The immediate context for the conference is the rise, in the last years (see e.g. Gerken & Herzog 2008), of concerns among national authorities and judiciaries, and within European civil society, about the judicial activism of the European Court of Justice. While an intense debate has raged within EU legal academia about the validity of this claim, this conference aims to address its causes, responses and solutions. What legal and political factors feed the accusation of judicial activism, how do political and civil society actors respond to it, and how could possible solutions to perceived problems of judicial activism be envisaged?
Problems of judicial activism can emerge from a number of sources. One of them is when the Court is called upon to make judgments in socially sensitive areas; in which case any decision is a political choice likely to invoke controversy (see eg. discrimination cases related to age). Another is where the European Courts must decide cases of particular complexity, in which they lack the necessary knowledge or expertise to make well informed judgments (see eg. risk regulation). A third is instances where the impact of Court rulings stray too far into the prerogatives of national or other European authorities. Finally, while many may criticize the courts for too being activist in their rulings, the problem might actually be the opposite: the unwillingness of the European Courts to take a stand when called upon to do so by individuals.
The Court’s perceived activism, and its associated legitimacy dilemma, has clear implications for policy-makers and stakeholders, both national and European. Firstly, the perception that the ECJ is unduly activist has severely undermined the political legitimacy of the EU as a whole, undermining public confidence in integration (see for example the particular impact of ECJ rulings on employment in Nordic countries).

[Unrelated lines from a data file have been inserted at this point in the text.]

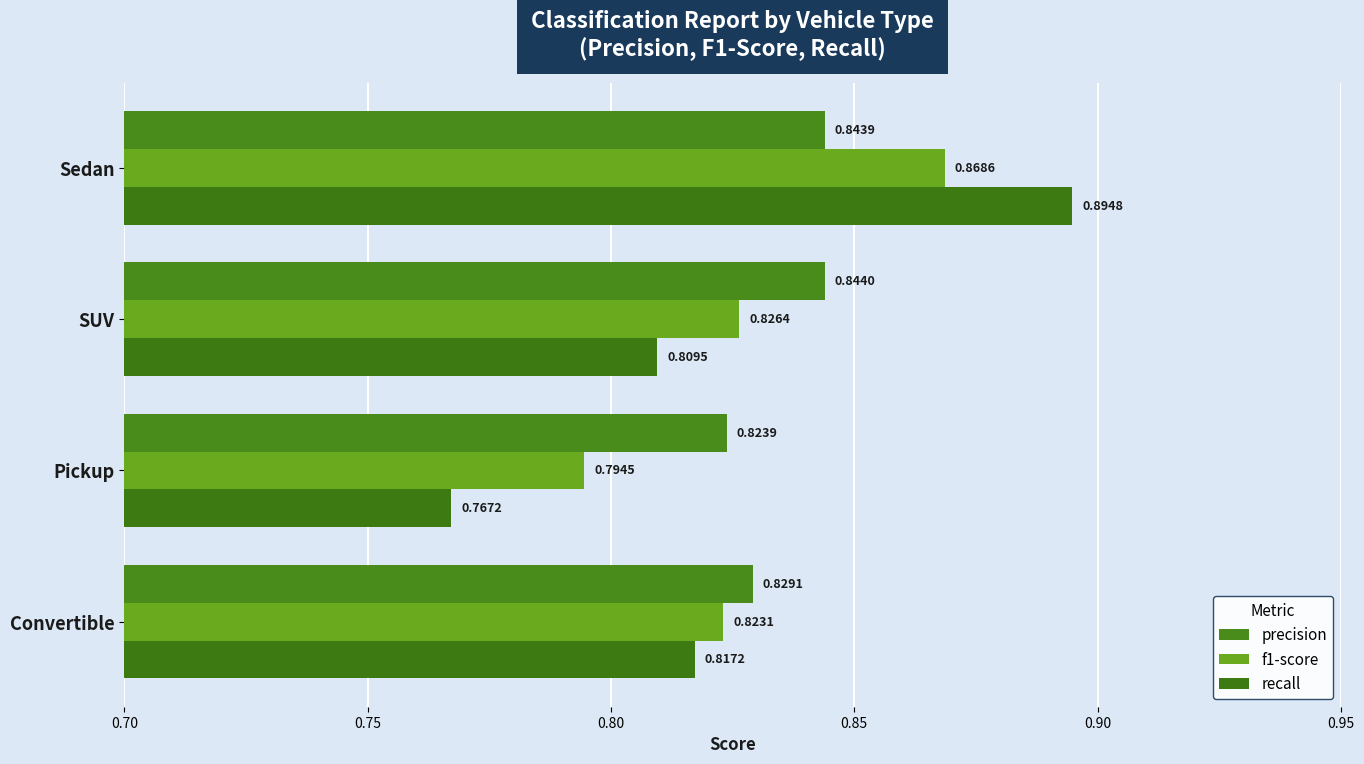

What is the difference between the maximum and minimum values in the f1-score series?

0.1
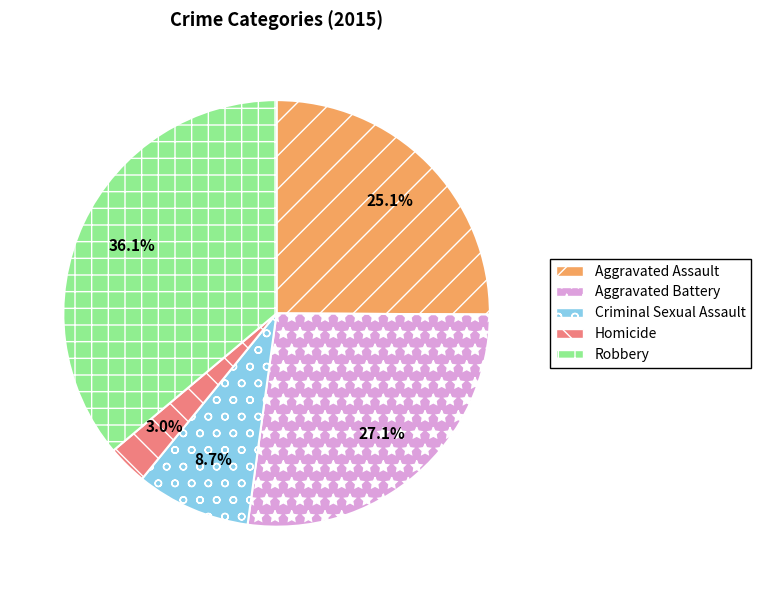

What is the total percentage of Criminal Sexual Assault and Aggravated Assault?

33.8%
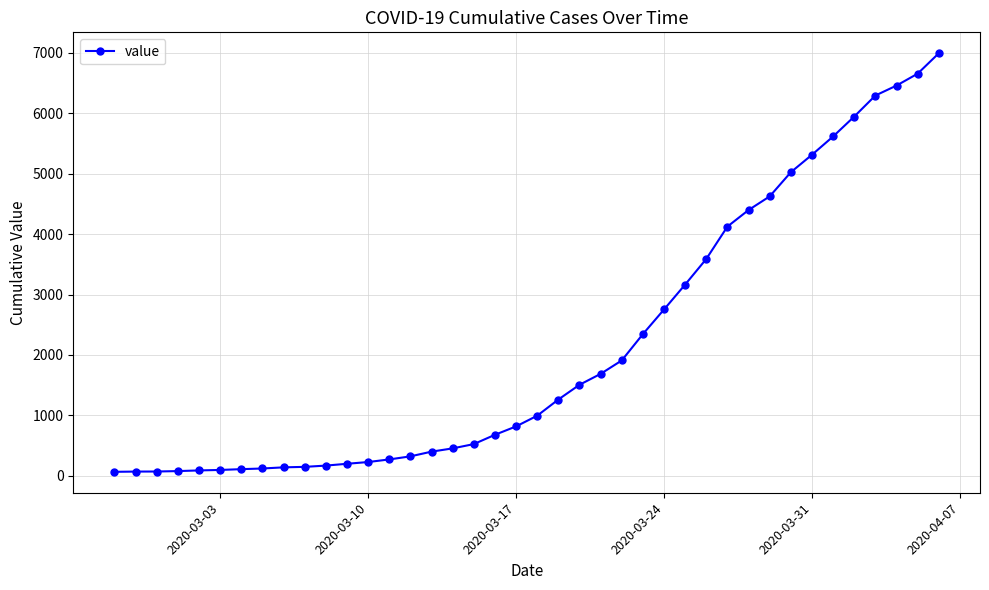

What is the greatest value displayed?

6995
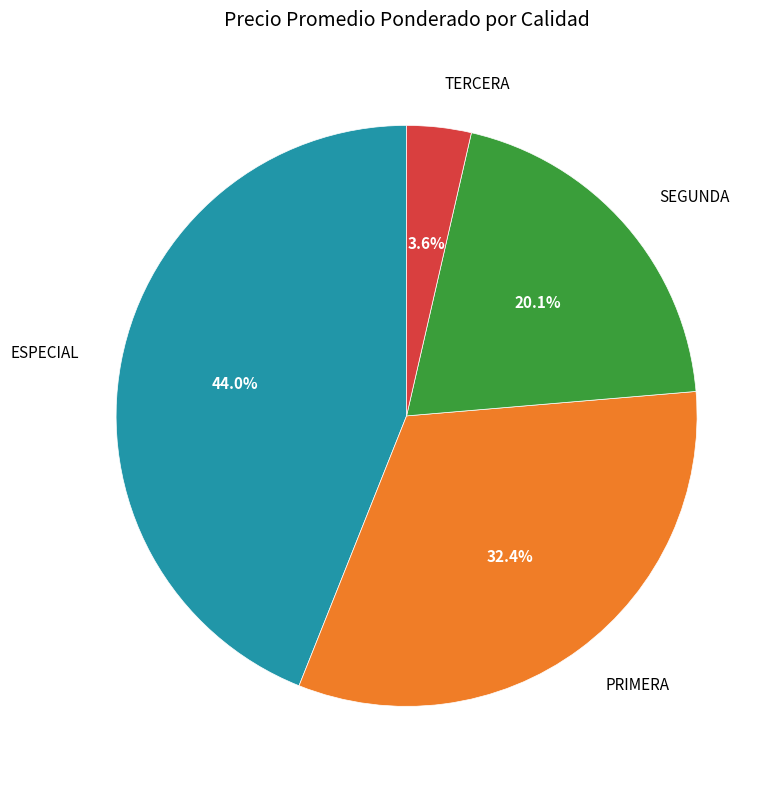

Is there a majority slice in this chart?

No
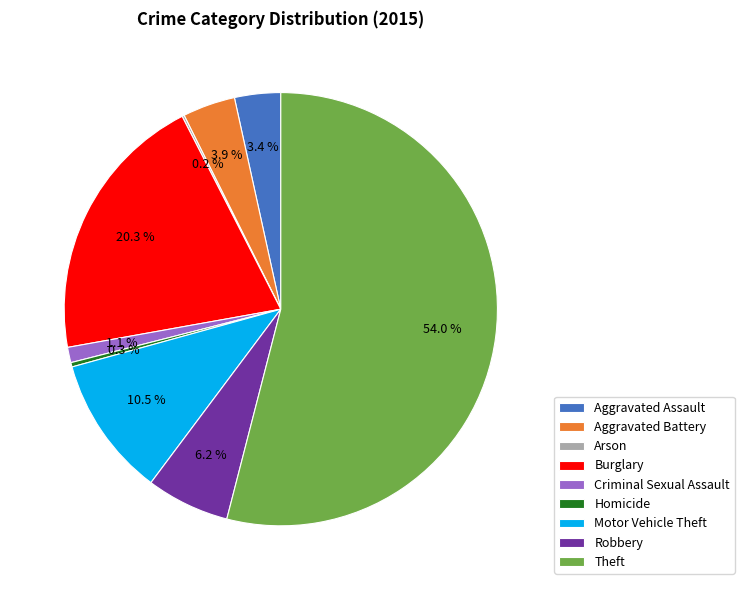

Is there a majority slice in this chart?

Yes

Secondly, legitimacy problems can lead to compliance deficits. The risk arises that a decline in the authority of the European Courts will be matched by an increased unwillingness of either national courts or national governments to apply the Court’s rulings. The controversy in Denmark over the consequences of the ECJ’s Metock ruling for the autonomy of the Danish immigration system is an important example. Finally, the effects of ECJ decisions can severely constrain the political freedom of civil society organizations and other private actors, who feel ‘cut-out’ of the process of European law¬making in politically sensitive areas (as illustrated by the ETUC’s ‘call to arms’ over the judgments of the ECJ in Viking and Laval (ETUC 2008)).
The conference aims to identify sources and analyse possible consequences of the Court’s perceived activism, identifying possible practical solutions. We will address these issues from a constitutional perspective. The conference programme will be structured through three stages of inquiry, bringing together academics, judges, civil society representatives and practitioners interested in these problems.